Average family premiums exceed $22,000
The Kaiser Family Foundation has found that annual family rates for employer-sponsored health insurance grew 4% to $22,221 in 2021. Employees contributed $5,969 on average to family coverage, according to the KFF Employer Health Benefits Survey of 2021. Since 2011, average family premiums have risen 47%, faster than earnings (31%). (19 percent).
60% of firms supplied health benefits. KFF found that larger companies are more likely to offer health insurance to at least some employees, with almost all (99%) giving coverage to employees over 200 and nearly half (56%) offering coverage to employees under 50. Cost (30%), size (25%), and workers having alternative coverage (21%) are the main reasons given by small businesses not offering coverage.

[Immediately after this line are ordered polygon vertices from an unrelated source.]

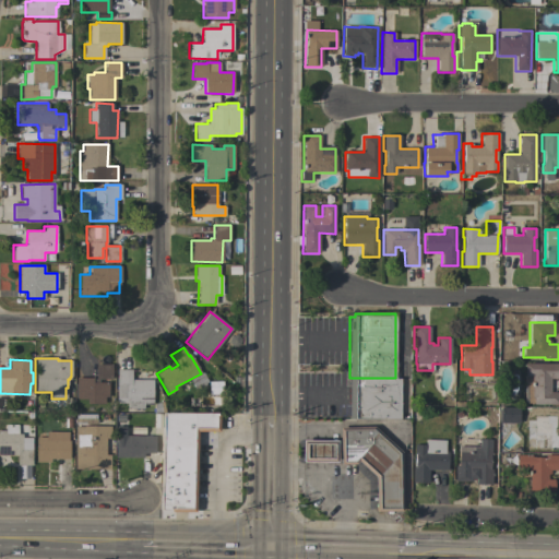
[(558,363),(558,378),(550,378),(550,392),(558,392),(558,404),(533,404),(533,403),(523,403),(523,381),(523,376),(524,376),(524,363),(558,363)]
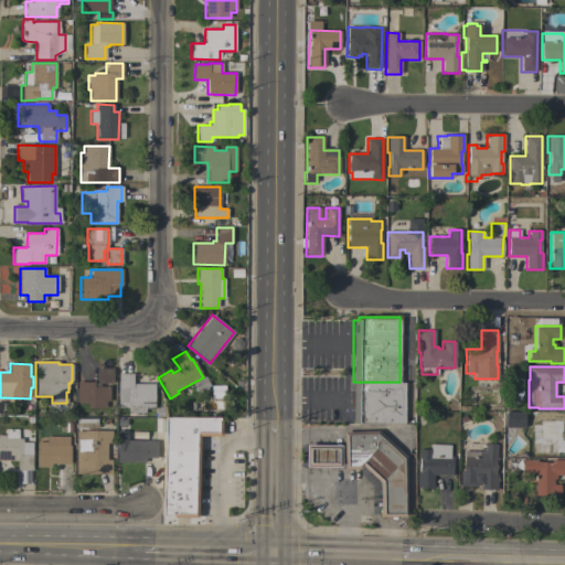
[(77,382),(94,382),(94,383),(96,383),(96,368),(113,369),(113,383),(112,383),(109,386),(109,401),(105,401),(105,408),(87,408),(87,403),(76,403),(77,382)]
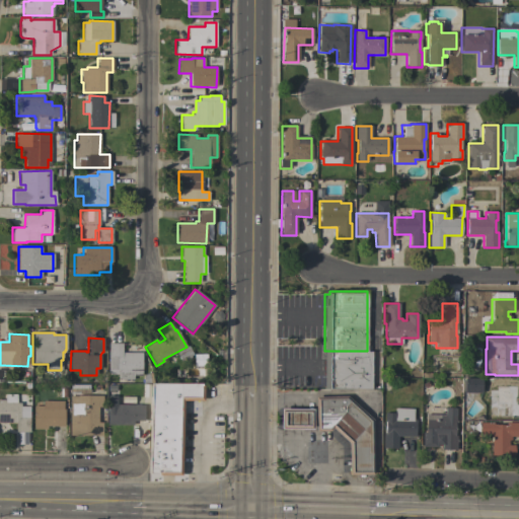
[(141,375),(133,375),(133,379),(118,379),(118,374),(107,374),(108,343),(122,343),(122,352),(142,352),(141,375)]
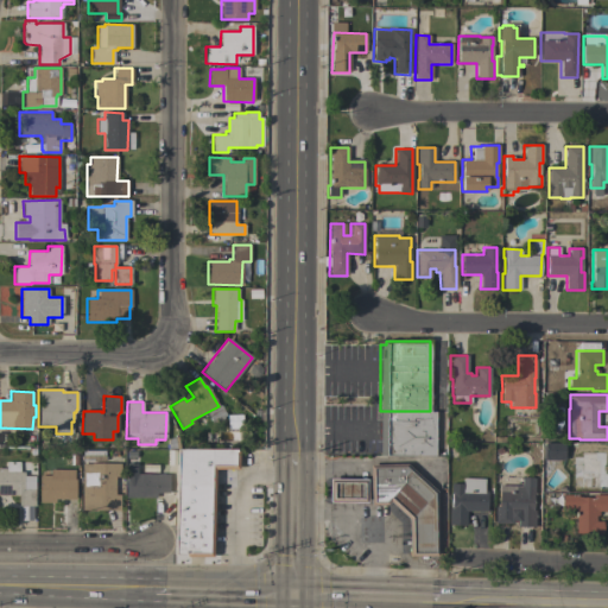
[(435,411),(435,456),(380,455),(380,411),(430,411),(435,411)]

The average single deductible was $1,669, which is similar to the prior two years ($1,644 in 2020; $1,655 in 2019), but up substantially from 2011 ($991). Compared to a decade ago, 85% of insured workers had a deductible this year. The poll also revealed that deductibles for small businesses under 200 employees were 70% more than for large businesses over 200 employees ($2,379 vs. $1,397). Over the last decade, the rising percentage of workers with deductibles and rising average deductibles have raised the expense of deductibles by 92 percent.
COVID-19. The survey looked at how the epidemic influenced telemedicine and mental health services. KFF discovered that among companies with at least 50 employees, 39% had changed their mental health and drug addiction coverage since the epidemic began. This includes 31% expanding access to mental-health treatments, such as telemedicine, and 16% adding new mental-health resources, such as an employee help program.
Also, owing to the epidemic, 66% of companies with at least 50 employees changed their telemedicine policies. Half (51%) increased employee awareness of telemedicine advantages, while 31% added new telemedicine services. Also, nearly a quarter increased the number or types of telemedicine providers (23%) and covered telemedicine services (24%).
Due to the pandemic, more than half (55%) of companies with 50 or more employees changed their health programs. Expanding or altering current programs to better suit the requirements of those working from home (22%) and establishing a new digital program such as an app (43%). (17 percent).
“The growth of telemedicine and mental health coverage was vital in fulfilling the needs of employees and their families in tough times,” stated Gary Claxton, KFF senior vice president, and Matthew Rae, assistant director of KFF’s Health Care Marketplace Program. “These adjustments made sense not because businesses wanted to spend more, but because they wanted their employees to appreciate their health benefits as such.”